By: Rhian McGrath
Lerch, Early & Brewer's Legal Update
In less than 30 minutes, you can drive over the borders of Washington, D.C., Maryland and Virginia. Although close in proximity, the laws in each jurisdiction concerning the consummation and dissolution of marriage are very different. If you are contemplating marriage or divorce, you need to consider the jurisdiction and how it could affect you.
Marriage: Beware of the Procedural Pitfalls
Having found your soul mate and prepared for the prospect of walking down the aisle, you must satisfy certain procedural requirements before being legally married. Imagine proceeding with a religious ceremony, but failing to obtain a valid marriage license and subsequently finding out that your marriage is not legally recognized! By satisfying the state's statutory requirements, you can avoid this pitfall.
All three jurisdictions require an individual to obtain a license before entering into a marriage. The District of Columbia requires a blood test prior to a license being approved. Maryland and Virginia have waiting periods of two to three days respectively after obtaining your license to get married. Once you obtain your license, all three jurisdictions require a civil or religious ceremony for a marriage to be recognized by the state.
There is one exception. If you live together and hold yourselves out in public as a married couple, the District of Columbia may recognize it as common law marriage. Maryland and Virginia do not recognize common law marriages except in the case of a couple moving from a jurisdiction where it was valid and recognized. Virginia also requires that the marriage not be forbidden under Virginia law.
Divorce: The Complicated Question of Where and for How Long?
All three jurisdictions differ with respect to the grounds and procedural aspects for divorce.

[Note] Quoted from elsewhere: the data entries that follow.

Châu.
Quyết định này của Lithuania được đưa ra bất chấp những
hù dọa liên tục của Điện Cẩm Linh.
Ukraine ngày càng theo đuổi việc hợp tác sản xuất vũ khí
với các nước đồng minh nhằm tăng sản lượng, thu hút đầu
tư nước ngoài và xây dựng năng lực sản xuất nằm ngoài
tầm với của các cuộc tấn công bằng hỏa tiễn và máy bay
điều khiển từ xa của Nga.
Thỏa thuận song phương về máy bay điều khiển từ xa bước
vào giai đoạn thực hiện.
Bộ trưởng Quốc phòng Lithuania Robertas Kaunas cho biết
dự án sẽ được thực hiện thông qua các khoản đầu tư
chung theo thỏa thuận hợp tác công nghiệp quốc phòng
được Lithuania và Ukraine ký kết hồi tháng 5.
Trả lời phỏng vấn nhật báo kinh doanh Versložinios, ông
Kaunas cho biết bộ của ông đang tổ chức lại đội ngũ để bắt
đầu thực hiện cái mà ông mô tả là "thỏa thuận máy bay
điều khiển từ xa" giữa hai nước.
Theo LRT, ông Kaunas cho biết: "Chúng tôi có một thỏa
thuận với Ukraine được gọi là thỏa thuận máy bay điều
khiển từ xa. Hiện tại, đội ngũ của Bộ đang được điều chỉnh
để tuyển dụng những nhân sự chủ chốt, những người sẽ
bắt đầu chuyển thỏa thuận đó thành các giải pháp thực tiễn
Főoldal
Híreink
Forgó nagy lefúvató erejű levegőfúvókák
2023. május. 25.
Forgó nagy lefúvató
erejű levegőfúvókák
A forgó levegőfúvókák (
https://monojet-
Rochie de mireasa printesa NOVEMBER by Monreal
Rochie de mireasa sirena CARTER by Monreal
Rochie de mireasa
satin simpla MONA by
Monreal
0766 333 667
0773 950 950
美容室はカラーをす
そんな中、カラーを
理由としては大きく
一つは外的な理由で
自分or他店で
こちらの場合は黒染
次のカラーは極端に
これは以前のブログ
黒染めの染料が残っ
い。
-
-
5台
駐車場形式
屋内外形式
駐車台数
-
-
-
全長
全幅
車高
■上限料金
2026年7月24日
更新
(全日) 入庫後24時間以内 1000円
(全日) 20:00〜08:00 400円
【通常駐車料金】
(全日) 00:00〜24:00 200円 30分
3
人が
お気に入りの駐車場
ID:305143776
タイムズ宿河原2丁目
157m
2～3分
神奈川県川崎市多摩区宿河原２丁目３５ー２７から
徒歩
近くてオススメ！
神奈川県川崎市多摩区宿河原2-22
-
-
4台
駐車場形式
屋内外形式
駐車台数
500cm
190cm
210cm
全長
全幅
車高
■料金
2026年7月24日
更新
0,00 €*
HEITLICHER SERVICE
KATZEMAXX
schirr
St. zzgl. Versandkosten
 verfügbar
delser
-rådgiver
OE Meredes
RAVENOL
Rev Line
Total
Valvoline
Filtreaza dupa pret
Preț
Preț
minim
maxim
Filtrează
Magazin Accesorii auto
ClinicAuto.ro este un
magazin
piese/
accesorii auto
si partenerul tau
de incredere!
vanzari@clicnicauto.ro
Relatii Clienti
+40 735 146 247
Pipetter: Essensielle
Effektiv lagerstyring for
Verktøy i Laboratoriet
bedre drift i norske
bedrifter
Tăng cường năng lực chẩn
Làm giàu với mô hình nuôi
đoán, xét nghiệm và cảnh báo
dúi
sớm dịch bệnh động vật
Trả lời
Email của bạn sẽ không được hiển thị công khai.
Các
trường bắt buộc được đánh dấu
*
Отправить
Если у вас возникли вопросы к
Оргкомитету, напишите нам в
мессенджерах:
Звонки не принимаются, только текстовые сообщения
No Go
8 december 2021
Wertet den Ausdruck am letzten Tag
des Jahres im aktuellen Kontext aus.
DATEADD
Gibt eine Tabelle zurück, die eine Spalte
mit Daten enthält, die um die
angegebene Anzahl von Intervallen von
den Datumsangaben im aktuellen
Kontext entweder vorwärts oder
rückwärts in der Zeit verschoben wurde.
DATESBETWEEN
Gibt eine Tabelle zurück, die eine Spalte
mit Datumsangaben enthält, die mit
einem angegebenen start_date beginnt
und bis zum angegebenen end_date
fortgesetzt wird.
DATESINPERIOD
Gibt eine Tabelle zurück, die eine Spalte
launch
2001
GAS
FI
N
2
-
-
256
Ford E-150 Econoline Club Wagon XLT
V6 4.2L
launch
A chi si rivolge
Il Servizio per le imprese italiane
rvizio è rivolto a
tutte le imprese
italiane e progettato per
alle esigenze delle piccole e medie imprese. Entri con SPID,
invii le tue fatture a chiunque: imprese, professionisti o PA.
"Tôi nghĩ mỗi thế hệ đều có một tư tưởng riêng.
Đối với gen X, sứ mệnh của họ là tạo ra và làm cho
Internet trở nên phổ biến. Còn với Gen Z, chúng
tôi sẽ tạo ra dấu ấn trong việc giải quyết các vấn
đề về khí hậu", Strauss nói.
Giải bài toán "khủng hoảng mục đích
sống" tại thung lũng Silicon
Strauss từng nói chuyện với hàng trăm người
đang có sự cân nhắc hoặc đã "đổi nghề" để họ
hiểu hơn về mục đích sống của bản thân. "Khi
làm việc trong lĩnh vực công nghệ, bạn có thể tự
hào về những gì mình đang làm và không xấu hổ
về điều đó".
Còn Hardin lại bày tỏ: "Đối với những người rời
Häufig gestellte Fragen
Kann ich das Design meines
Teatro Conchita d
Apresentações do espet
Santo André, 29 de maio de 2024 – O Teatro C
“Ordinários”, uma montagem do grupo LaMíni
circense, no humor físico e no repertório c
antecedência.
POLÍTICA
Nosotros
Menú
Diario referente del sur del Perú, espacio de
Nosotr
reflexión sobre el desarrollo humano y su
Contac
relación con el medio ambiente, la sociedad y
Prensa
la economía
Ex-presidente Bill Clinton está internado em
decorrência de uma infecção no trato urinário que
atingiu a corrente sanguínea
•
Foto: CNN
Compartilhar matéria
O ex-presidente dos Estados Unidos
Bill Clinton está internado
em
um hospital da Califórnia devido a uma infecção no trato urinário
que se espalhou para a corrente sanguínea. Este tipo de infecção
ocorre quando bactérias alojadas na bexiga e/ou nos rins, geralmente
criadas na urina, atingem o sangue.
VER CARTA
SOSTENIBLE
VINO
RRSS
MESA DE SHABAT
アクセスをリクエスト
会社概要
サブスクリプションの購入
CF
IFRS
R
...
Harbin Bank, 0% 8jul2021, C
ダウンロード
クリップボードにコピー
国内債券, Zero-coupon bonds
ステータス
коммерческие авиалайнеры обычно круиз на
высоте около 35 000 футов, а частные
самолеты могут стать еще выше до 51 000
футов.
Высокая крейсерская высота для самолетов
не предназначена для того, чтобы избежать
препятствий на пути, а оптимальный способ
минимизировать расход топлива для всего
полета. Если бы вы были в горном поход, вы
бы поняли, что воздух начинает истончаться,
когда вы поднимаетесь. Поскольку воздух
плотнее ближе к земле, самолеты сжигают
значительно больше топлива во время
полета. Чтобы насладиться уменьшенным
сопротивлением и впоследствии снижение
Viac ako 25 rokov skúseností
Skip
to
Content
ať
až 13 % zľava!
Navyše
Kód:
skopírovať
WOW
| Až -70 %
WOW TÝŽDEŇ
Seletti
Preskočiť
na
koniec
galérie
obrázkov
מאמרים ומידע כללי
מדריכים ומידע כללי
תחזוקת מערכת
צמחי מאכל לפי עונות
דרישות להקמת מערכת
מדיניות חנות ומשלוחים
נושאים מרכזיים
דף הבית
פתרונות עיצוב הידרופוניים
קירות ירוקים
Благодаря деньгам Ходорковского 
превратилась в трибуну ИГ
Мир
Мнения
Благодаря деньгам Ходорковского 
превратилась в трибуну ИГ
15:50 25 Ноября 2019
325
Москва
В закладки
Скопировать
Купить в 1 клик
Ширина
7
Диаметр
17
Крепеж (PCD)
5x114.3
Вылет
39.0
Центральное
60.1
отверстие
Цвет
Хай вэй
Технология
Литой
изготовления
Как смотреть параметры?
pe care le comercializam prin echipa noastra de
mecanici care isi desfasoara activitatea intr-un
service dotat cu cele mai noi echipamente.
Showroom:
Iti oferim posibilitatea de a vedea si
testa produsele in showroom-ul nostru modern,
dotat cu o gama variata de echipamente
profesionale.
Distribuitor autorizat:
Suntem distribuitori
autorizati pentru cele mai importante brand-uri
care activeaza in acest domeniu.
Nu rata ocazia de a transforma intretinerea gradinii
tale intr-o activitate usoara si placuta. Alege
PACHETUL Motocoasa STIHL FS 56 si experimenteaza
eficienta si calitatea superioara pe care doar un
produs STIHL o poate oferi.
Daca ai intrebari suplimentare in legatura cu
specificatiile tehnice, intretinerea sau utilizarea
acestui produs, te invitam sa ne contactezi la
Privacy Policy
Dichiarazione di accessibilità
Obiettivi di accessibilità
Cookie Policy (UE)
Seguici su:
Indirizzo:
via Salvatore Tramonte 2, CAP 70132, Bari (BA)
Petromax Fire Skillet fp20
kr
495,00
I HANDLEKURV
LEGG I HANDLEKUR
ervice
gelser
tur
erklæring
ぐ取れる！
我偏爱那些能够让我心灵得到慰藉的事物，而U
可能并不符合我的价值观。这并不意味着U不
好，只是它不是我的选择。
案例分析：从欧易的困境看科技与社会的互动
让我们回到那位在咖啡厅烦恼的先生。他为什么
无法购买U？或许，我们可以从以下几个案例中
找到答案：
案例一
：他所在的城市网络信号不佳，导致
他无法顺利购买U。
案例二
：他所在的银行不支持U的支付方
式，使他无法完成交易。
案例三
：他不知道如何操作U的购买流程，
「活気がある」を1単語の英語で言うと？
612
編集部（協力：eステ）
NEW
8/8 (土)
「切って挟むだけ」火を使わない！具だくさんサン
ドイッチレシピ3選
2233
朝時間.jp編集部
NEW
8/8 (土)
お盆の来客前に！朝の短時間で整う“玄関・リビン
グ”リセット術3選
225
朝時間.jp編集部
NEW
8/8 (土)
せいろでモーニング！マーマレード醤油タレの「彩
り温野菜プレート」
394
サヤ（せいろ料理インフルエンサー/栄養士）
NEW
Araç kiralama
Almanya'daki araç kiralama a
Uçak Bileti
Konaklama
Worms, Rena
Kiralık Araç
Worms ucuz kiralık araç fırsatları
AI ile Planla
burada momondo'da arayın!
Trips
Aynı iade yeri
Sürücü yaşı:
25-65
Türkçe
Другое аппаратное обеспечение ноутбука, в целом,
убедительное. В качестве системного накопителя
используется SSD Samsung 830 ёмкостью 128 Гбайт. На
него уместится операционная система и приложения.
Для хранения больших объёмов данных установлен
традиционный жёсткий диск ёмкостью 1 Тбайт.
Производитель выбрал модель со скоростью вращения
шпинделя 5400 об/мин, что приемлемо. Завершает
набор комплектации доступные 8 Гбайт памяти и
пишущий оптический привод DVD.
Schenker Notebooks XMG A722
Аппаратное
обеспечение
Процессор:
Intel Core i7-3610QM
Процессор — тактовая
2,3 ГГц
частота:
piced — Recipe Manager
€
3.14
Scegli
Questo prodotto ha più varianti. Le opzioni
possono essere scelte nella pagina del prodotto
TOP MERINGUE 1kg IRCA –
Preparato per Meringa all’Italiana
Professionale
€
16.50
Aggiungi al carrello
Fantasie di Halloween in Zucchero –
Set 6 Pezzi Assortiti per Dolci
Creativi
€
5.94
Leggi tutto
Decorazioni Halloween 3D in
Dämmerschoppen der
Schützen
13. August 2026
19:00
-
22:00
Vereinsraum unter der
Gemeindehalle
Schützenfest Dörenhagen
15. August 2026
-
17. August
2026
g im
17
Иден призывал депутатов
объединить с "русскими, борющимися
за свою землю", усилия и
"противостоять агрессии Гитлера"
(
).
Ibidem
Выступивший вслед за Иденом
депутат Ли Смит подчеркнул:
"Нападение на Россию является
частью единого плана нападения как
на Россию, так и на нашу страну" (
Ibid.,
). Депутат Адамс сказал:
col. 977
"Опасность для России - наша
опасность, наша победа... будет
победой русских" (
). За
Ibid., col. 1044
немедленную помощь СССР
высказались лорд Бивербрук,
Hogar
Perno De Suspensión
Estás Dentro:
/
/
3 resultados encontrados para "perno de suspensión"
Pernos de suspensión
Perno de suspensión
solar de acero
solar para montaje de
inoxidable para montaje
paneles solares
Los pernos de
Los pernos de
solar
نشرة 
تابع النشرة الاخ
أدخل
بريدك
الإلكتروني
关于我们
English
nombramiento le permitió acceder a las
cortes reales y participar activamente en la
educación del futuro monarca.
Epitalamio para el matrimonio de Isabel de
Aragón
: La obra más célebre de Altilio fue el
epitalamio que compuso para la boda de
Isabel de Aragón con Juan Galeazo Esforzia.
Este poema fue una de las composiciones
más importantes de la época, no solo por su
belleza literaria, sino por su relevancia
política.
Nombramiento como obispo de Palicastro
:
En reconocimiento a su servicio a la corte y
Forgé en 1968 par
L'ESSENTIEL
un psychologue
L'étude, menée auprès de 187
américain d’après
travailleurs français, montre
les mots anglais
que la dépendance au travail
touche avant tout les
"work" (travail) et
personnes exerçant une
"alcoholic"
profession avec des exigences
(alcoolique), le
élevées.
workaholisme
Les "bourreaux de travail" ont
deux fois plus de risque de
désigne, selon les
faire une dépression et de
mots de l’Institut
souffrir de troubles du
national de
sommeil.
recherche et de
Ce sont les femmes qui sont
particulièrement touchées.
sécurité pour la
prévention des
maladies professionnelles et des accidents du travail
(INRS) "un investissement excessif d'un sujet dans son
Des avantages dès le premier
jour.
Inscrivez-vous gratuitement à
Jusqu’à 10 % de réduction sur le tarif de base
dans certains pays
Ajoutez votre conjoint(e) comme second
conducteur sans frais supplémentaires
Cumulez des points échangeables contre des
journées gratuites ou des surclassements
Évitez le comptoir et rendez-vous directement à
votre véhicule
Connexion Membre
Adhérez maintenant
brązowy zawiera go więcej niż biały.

To obtain a divorce, one must satisfy the residency requirements of the state. This issue of residency can be a key consideration in obtaining a divorce. As an example, Robert and Sue decide to separate. Sue remains in the marital home in Maryland, but Robert moves to the District of Columbia in order to be closer to work. Six months pass and Robert decides to proceed with a divorce. Robert must decide where to file his divorce action.
In Washington, D.C., in order for a party to obtain a divorce, one of the parties is required to be a resident for at least six months prior to filing. Similarly, Virginia requires that at least one of the parties be domiciled and be an actual bona fide resident of the state for at least six months preceding the filing of the divorce action. Unlike the District of Columbia and Virginia, Maryland requires that one of the parties be a resident for a minimum of one year preceding the filing.
Corroboration is another factor where the jurisdictions differ. Neither the District of Columbia nor Virginia requires third party corroboration. Maryland, however, requires an independent third party verify the grounds for divorce.
All three jurisdictions have widely varying requirements for obtaining an absolute divorce. The District of Columbia allows an absolute divorce based on no fault when the parties evidence a mutual and voluntary separation, and live separate and apart for a period of six months. The same is true in Virginia as long as there were no children born to the marriage and a separation agreement exists. Otherwise, a Virginia resident is required to wait for a year. Maryland requires the separation to be mutual and voluntary for a year before allowing for a no fault divorce. Interestingly, if the separation was not mutual and voluntary, but the parties have lived separate and apart uninterrupted, Maryland will allow for an absolute divorce, but the waiting period is two years. In similar instances in Virginia and D.C., only a one year waiting period is required.
Virginia and Maryland also provide for an absolute divorce based upon the fault of one of the parties. A party may seek a divorce on the grounds of adultery, cruelty, desertion, or imprisonment for a period of one year. Virginia also allows for divorce based upon the grounds of sodomy or buggery committed outside the marriage. Maryland allows a divorce for insanity if the spouse was confined for a period of three years. As stated above, the District of Columbia does not require any grounds to be proven in obtaining a divorce except for the time requirement for a divorce based upon a mutual and voluntary separation.
Notwithstanding the procedural requirements for each jurisdiction, it is also imperative to consider the substantive law in proceeding with a divorce action. If the choice of jurisdiction is an option, filing in one jurisdiction may place the individual in a better strategic position than filing elsewhere. For instance, there are differing laws with respect to emancipation of a child for child support purposes, differing statutory amounts for required child support, and varying presumptions in determining physical and legal custody of children in all three jurisdictions. The choice of jurisdiction may,also affect the division of marital assets and alimony.
Remember to Play It Safe
Although the laws of the District of Columbia, Maryland and Virginia appear to be similar, there are numerous nuances that could affect you. It is important that you consider the various options and requirements before deciding to many or divorce.